Private Information Retrieval over Graphs
Gennian Ge, Hao Wang, Zixiang Xu, Yijun Zhang
TL;DR
This work studies private information retrieval (PIR) on graph-based 2-replication storage, focusing on how topology constrains capacity. It introduces a sharp information-theoretic framework to upper-bound PIR capacity on graphs and derives a novel bound for complete graphs: $\mathcal{C}(K_N) \le \frac{1}{\sum_{i=2}^{N} \frac{1}{i!}} \cdot \frac{1}{N}$, tightening prior results and approaching $\frac{1}{e-2} \cdot \frac{1}{N}$ asymptotically. It also proves an improved bound for balanced complete bipartite graphs and provides a constructive lower bound via a new deterministic PIR scheme over $K_N$, achieving $\mathcal{C}(K_N) \ge (\frac{4}{3}-o(1))/N$, which extends to general graphs. A key conceptual contribution is a bridge between deterministic and probabilistic PIR schemes, enabling subpacketization-1 implementations and yielding practical schemes on sparse graphs. The paper further develops a recursive, pattern-based construction for $K_N$, and a probabilistic transformation that preserves rate while reducing subpacketization, thereby narrowing the gap between upper and lower bounds and enabling scalable, topology-aware PIR designs.
Abstract
The problem of PIR in graph-based replication systems has received significant attention in recent years. A systematic study was conducted by Sadeh, Gu, and Tamo, where each file is replicated across two servers and the storage topology is modeled by a graph. The PIR capacity of a graph $G$, denoted by $\mathcal{C}(G)$, is defined as the supremum of retrieval rates achievable by schemes that preserve user privacy, with the rate measured as the ratio between the file size and the total number of bits downloaded. This paper makes the following key contributions. (1) The complete graph $K_N$ has emerged as a central benchmark in the study of PIR over graphs. The asymptotic gap between the upper and lower bounds for $\mathcal{C}(K_N)$ was previously 2 and was only recently reduced to $5/3$. We shrink this gap to $1.0444$, bringing it close to resolution.
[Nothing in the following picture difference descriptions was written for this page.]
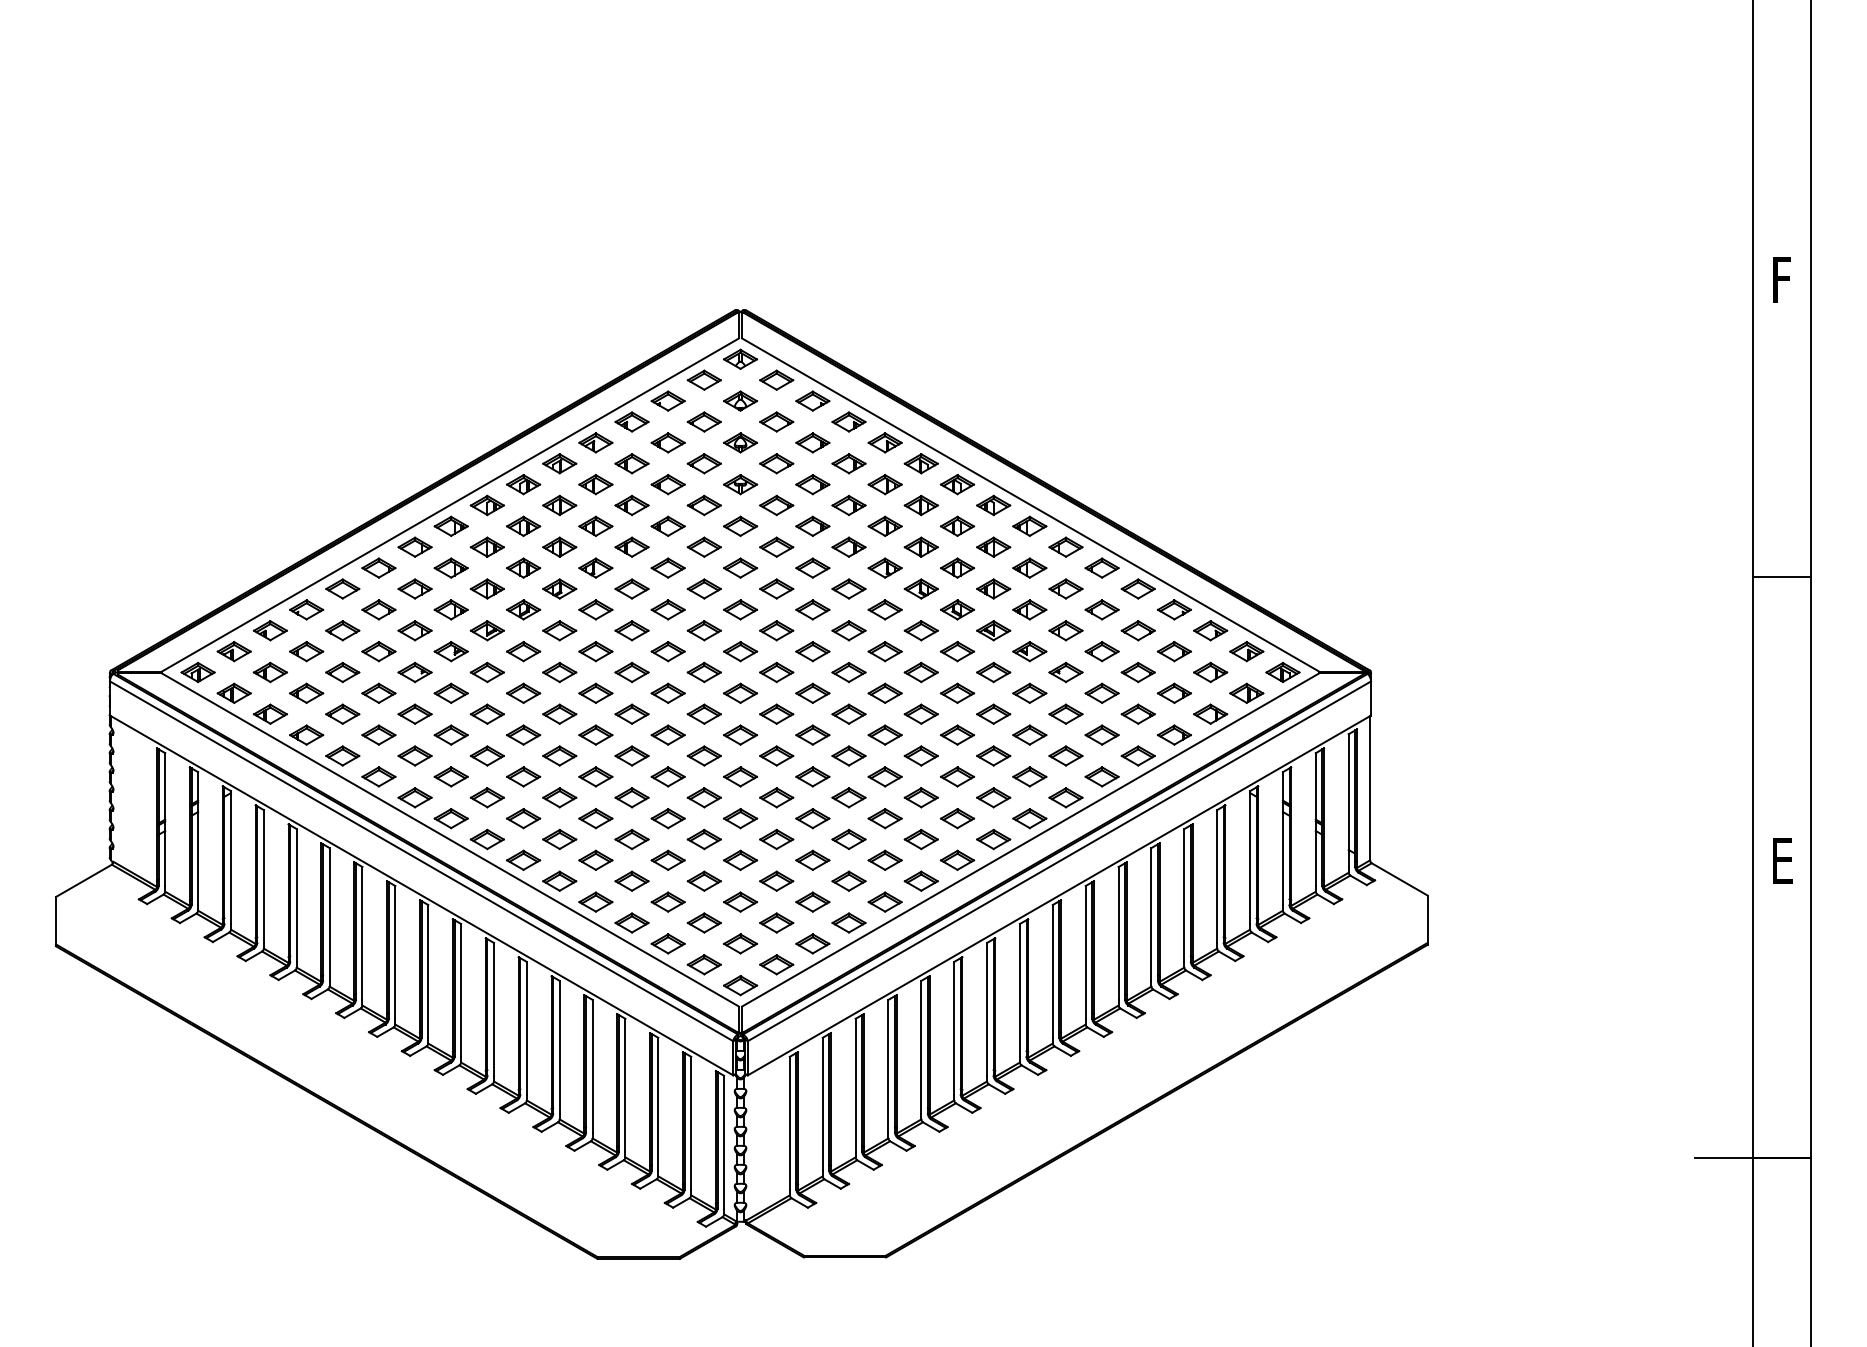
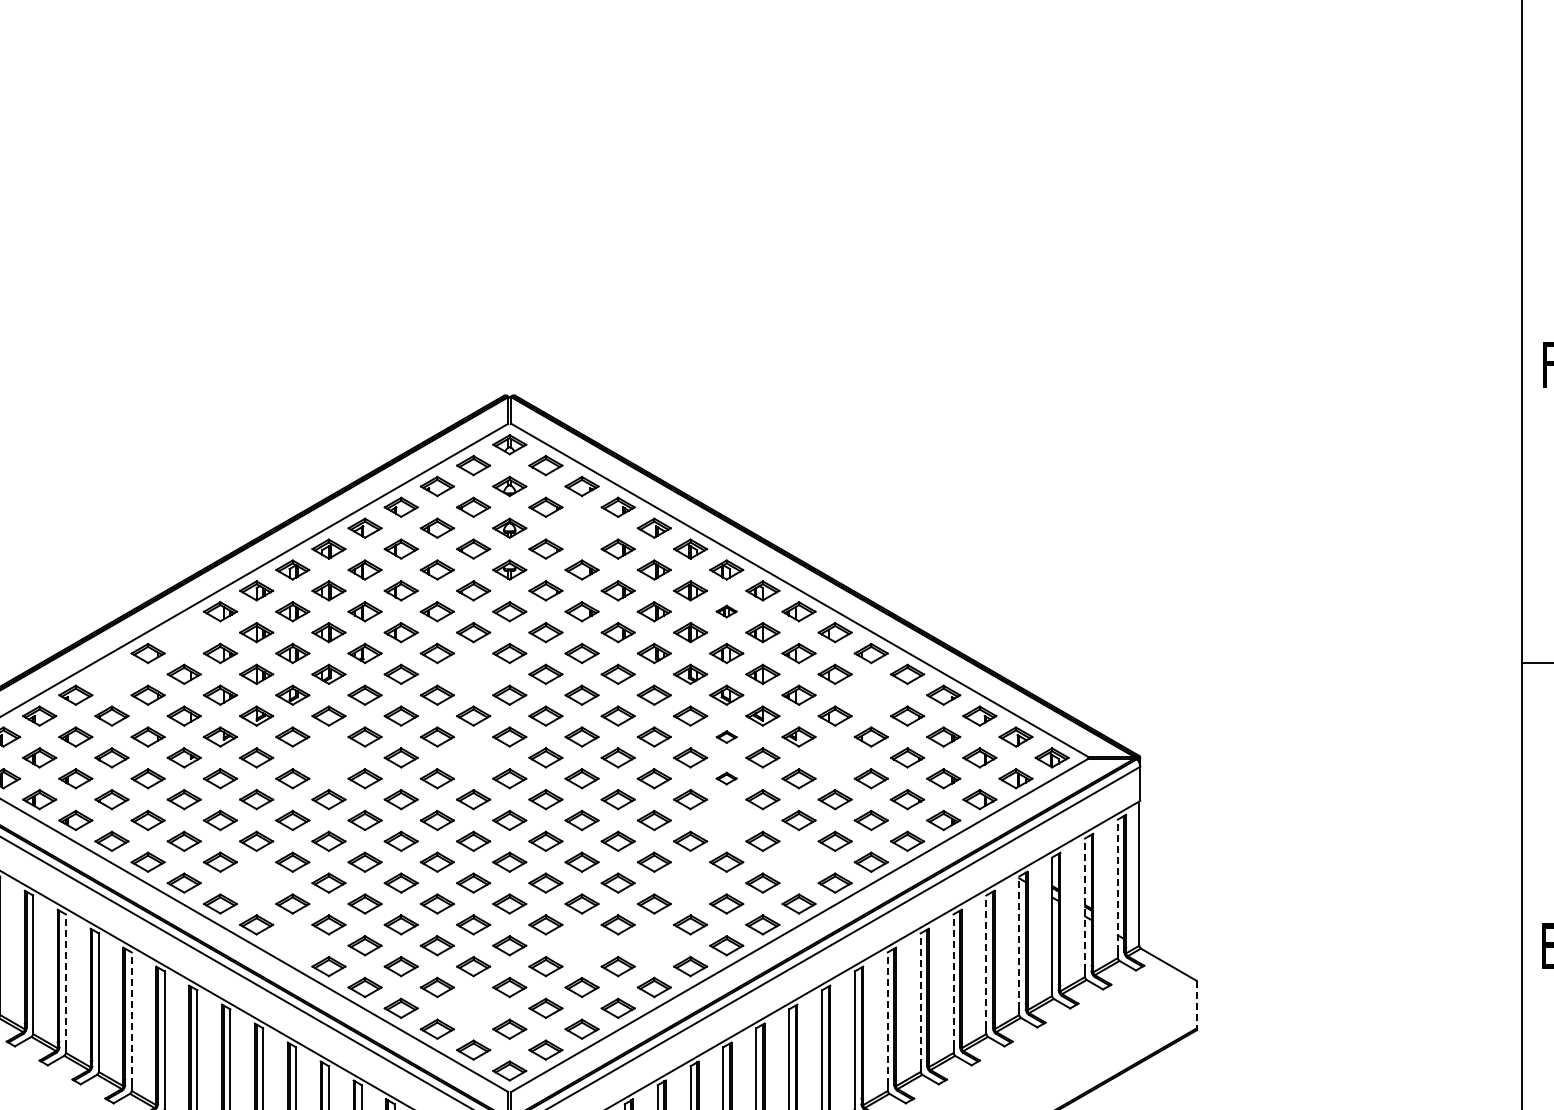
part: (812, 442) -> (581, 527), removed
part: (957, 525) -> (726, 610), size x0.6
part: (414, 546) -> (183, 631), removed
part: (342, 588) -> (111, 673), removed
part: (703, 588) -> (472, 673), removed
part: (1101, 609) -> (870, 694), removed
part: (957, 651) -> (726, 736), size x0.6
part: (559, 672) -> (328, 757), removed
part: (703, 672) -> (472, 757), removed
part: (1065, 672) -> (834, 757), removed
part: (957, 692) -> (726, 777), size x0.6
part: (957, 734) -> (726, 819), removed
part: (1029, 776) -> (798, 861), removed
part: (486, 797) -> (255, 882), removed
part: (920, 797) -> (689, 882), removed
line: (1348, 800) -> (1117, 885), solid -> dashed
line: (1315, 819) -> (1084, 904), solid -> dashed
line: (1250, 857) -> (1019, 942), solid -> dashed
part: (523, 859) -> (292, 944), removed
part: (812, 859) -> (581, 944), removed
part: (884, 859) -> (653, 944), removed
line: (1217, 876) -> (986, 961), solid -> dashed
line: (296, 895) -> (65, 980), solid -> dashed
line: (1184, 895) -> (953, 980), solid -> dashed
line: (1151, 913) -> (920, 998), solid -> dashed
line: (1427, 919) -> (1196, 1004), solid -> dashed
part: (703, 922) -> (472, 1007), removed
line: (362, 932) -> (131, 1017), solid -> dashed
line: (1118, 932) -> (887, 1017), solid -> dashed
More precisely, (i) Sadeh, Gu, and Tamo proved that $\mathcal{C}(K_N)\le 2/(N+1)$ and conjectured this bound to be tight. We refute this conjecture by establishing the strictly stronger bound $\mathcal{C}(K_N) \le \frac{1.3922}{N}.$ We also improve the upper bound for the balanced complete bipartite graph $\mathcal{C}(K_{N/2,N/2})$. (ii) The first lower bound on $\mathcal{C}(K_N)$ was $(1+o(1))/N$, which was recently sharpened to $(6/5+o(1))/N$. We provide explicit, systematic constructions that further improve this bound, proving $\mathcal{C}(K_N)\ge(4/3-o(1))/N,$ which in particular implies $\mathcal{C}(G) \ge (4/3-o(1))/|G|$ for every graph $G$. (2) We establish a conceptual bridge between deterministic and probabilistic PIR schemes on graphs. This connection has significant implications for reducing the required subpacketization in practical implementations and is of independent interest. We also design a general probabilistic PIR scheme that performs particularly well on sparse graphs.